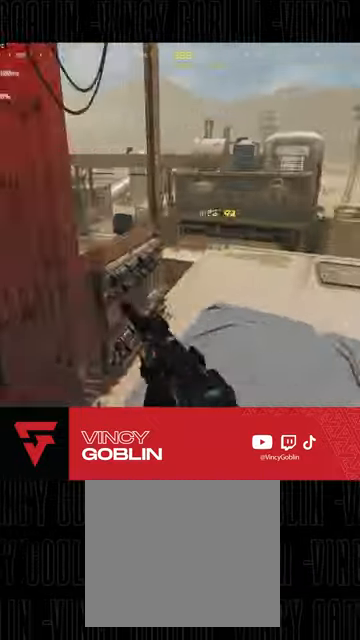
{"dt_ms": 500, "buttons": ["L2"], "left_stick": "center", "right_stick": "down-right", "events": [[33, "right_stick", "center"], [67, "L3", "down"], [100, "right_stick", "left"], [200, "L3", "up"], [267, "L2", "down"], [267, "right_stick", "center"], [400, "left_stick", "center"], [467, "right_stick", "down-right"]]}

○ ○ ○

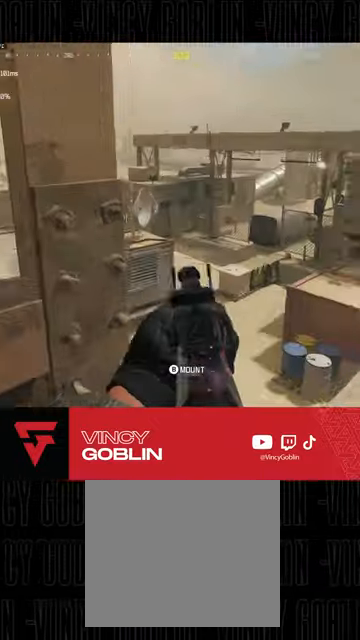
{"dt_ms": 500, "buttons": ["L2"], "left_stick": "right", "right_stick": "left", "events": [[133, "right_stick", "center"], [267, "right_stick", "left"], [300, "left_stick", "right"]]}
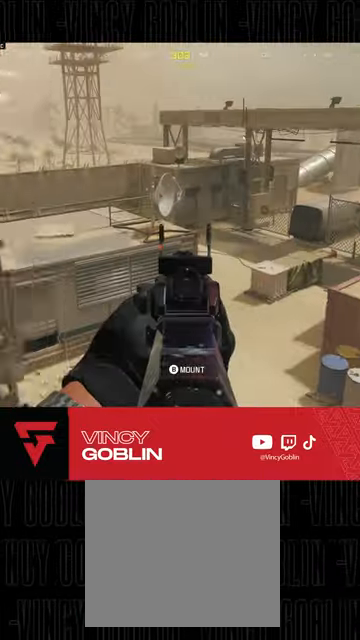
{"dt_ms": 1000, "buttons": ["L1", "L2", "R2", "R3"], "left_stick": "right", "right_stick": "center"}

○ ○ ○

* EXERCISE GOAL:
Please give the number of lines in the listing that hold "events", and no other text.

* WORKED SOLUTION:
2